Londoners punished for doing the right thing.


Councillor Judith Garfield MBE, the Labour candidate for Havering and Redbridge for the London Assembly today writes in the Havering Daily.

Transport for London’s funding package from the government, agreed last week, will allow Londoners to travel safely for the next four-and-a-half months. But for our communities, it will cause added hardship – particularly for our key workers; care workers and those who are already struggling with day-to-day household bills.

The Government has insisted TfL must increase its fares above inflation next year, bringing an end to the four-year fares freeze introduced by the Mayor of London. They have also insisted that the scope and hours of the congestion charge be widened, a suspension of free travel for pensioners during peak hours, and that free bus passes for children be halted entirely. After pressure from the Sadiq Khan, the Government has now agreed to allow disabled Freedom Pass holders to continue travelling for free at all times.

When speaking with residents in Havering and Redbridge earlier this year, before lockdown they want a safe environment without pollution for which reliable, fairly priced and comfortable public transport is central. They should not be exploited by the government through its abuse of our public transport. They did not want to see politics before people and this is precisely what this government has done.

We stayed indoors because it was the right thing to do; we worked from home, maintained social distancing, missed family birthdays, and even paid our respects via videoconference. We are continuing to stay home in a heroic effort to get us past the coronavirus peak and prevent a second wave of the infection, which some of our nearest and dearest wouldn’t survive.

As the hub of COVID-19, we Londoners worked together to reduce the infection rate. The government tells us that we are ‘in this together,’ so why are they punishing us with a bad deal for our public transport? In Havering and Redbridge, this spells further hardship for frontline workers who have already been told not to expect a pay rise any time soon.

The Mayor has been honest with us all – this is a bad deal for London. But it was the only deal the Government were willing to put on the table, and one he had to accept to keep the tubes and buses running.

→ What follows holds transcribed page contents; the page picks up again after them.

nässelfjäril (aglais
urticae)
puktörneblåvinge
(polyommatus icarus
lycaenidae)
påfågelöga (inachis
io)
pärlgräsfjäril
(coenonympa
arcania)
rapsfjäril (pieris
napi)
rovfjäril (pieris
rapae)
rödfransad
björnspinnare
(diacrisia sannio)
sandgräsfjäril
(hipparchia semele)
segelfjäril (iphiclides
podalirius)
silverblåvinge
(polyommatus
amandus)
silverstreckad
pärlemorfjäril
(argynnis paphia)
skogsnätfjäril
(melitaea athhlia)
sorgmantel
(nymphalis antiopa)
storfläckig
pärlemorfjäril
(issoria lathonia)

In 2015, austerity meant TfL lost a yearly £700 million grant from central government. Today, we are the world’s only major capital city with an unsubsidised transport network. All our transportation costs are covered by fares and some devolved business rates, unlike the government subsidised transportation networks in Paris, Seoul, or New York City.

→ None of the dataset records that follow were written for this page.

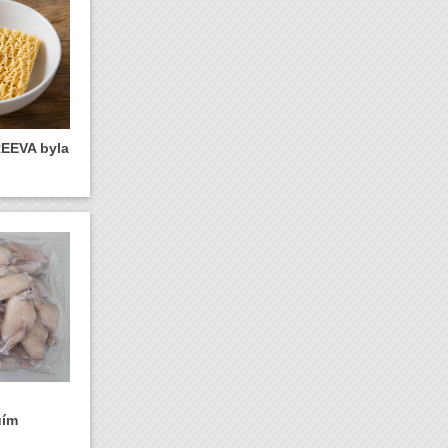
REEVA byla
uím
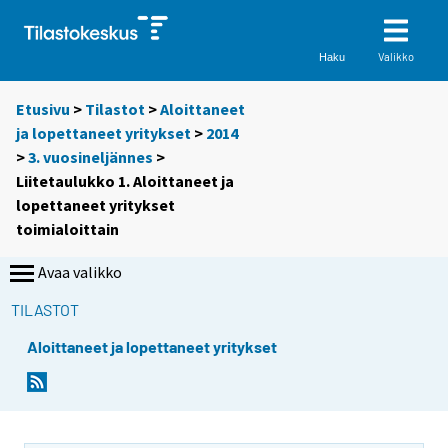
Valikko
Haku
Etusivu
>
Tilastot
>
Aloittaneet
ja lopettaneet yritykset
>
2014
>
3. vuosineljännes
>
Liitetaulukko 1. Aloittaneet ja
lopettaneet yritykset
toimialoittain
Avaa valikko
TILASTOT
Aloittaneet ja lopettaneet yritykset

COVID-19 has left a £4 billion hold in Transport for London’s budget this year. Travel on the tube and buses plummeted 95% in the first week of lockdown, representing an equal drop in fare revenue which the government has told TfL to fund its operations with. Whitehall has announced other transport networks in Britain will receive similar funding packages, because they have also suffered the same plunge in operating revenue. Except, they have assured private operators their bailouts will be devoid of the penalties inflicted on TfL. So, why is this government punishing Londoners?

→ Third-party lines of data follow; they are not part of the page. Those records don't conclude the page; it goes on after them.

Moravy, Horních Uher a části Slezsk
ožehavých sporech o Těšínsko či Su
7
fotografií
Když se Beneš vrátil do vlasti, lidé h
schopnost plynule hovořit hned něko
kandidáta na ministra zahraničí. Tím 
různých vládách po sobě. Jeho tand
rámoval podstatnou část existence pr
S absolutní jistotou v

Many of us in Havering and Redbridge rely on public transport to meet our everyday needs and get to work. Our NHS heroes, supermarket staff, refuse collectors, care workers, and cleaners all depend on TfL. Outer London boroughs like Havering and Redbridge are home to the lifeblood of this city and if we want to get through coronavirus ‘together,’ the government needs to stop punishing low-paid Londoners and the residents in Havering and Redbridge.